CXProviderクラスのreportNewIncomingCallが着信画面を表示するAPIです。

CXHandle のインスタンスに発信者の情報をセットします

電話番号やメールアドレスなどを指定すると、標準の連絡先アプリに登録されている情報を元に発信者名の表示や、画像が登録されていれば着信画面に表示されます

また、reportNewIncomingCallの先頭の引数に通話毎にユニークな uuid を渡しています

着信・発信・拒否・保留等の通話における各アクションの挙動はCXProviderDelegateのメソッドとして定義します(Callkitを表示させるViewcontrollerで行います)

extension CallKitViewController: CXProviderDelegate {
    // リセット時
    func providerDidReset(_ provider: CXProvider) {
        action.fail()
    }
    
    // 通話終了・着信を拒否した時
    func provider(_ provider: CXProvider, perform action: CXEndCallAction) {
        action.fulfill(withDateEnded: Date())
    }
    
    // タイムアウト時
    func provider(_ provider: CXProvider, timedOutPerforming action: CXAction) {        
        action.fulfill()
    }
    
    // 発信時
    func provider(_ provider: CXProvider, perform action: CXStartCallAction) {
    }
    
    // 着信を許可した時
    func provider(_ provider: CXProvider, perform action: CXAnswerCallAction) {
        action.fulfill()
    }
}

action.fulfill()は着信を受け取ったり拒否したりのアクションを終了させる処理です

通話発信や終了などを行う場合

通話発信や終了などを行う場合にはCXTransactionにアクションのインスタンスを登録してリクエストする必要があります

developer.apple.com

let endCallAction = CXEndCallAction(call: CallKitManager.shared.uuid)
 let transaction = CXTransaction(action: endCallAction)

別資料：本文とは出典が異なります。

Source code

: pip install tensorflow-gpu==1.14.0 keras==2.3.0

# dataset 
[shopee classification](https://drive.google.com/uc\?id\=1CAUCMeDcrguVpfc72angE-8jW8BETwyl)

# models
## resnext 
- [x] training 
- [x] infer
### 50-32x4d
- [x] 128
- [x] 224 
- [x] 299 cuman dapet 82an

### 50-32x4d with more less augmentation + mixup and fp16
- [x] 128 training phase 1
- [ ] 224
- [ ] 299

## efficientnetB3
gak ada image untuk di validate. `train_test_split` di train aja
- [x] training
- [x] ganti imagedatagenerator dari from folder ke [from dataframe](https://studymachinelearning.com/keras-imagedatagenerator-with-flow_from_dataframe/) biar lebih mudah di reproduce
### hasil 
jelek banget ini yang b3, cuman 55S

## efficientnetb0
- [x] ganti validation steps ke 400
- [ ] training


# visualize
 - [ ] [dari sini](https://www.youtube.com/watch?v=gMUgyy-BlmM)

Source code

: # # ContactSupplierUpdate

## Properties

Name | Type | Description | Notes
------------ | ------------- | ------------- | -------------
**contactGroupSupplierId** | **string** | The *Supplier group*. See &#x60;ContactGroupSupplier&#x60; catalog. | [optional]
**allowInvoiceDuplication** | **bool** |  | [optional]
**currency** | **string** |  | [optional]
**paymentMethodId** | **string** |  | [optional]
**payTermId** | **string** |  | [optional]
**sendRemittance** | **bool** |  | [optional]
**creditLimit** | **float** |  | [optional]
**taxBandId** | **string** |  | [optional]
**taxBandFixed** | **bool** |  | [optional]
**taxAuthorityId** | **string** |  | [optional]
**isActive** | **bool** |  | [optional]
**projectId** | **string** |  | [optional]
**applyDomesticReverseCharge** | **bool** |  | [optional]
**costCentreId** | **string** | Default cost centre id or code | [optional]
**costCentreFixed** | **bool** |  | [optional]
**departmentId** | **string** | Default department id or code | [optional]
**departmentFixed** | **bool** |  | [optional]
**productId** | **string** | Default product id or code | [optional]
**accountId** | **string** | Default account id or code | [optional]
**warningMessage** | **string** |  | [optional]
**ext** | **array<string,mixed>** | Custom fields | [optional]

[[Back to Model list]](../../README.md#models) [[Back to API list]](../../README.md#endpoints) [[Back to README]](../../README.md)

CallKitManager.shared.callKitController.request(transaction) { error in
      if let _ = error {
          CallKitManager.shared.callKitProvider.reportCall(with: CallKitManager.shared.uuid, endedAt: nil, reason: .remoteEnded)
      }
}

上記は通話終了のアクションです

iOSでは標準の電話アプリの通話も含めてCXCallControllerで管理されるため、インスタンスを経由して発信や終話の状態をOSに通知する必要があります

OSに通知するというのはrequest(transaction)で行います

通話を開始する場合には上記のCXEndCallActionCXStartCallActionに変更します

まとめ

最低限しか記載していませんが、通話アプリの着信画面ではこんなことが行われているという大枠は理解できると思います

今回記載したこと以外に、着信履歴からリダイアルなど標準の電話とほとんど同じ機能が実現できるはずなので試してみてください!!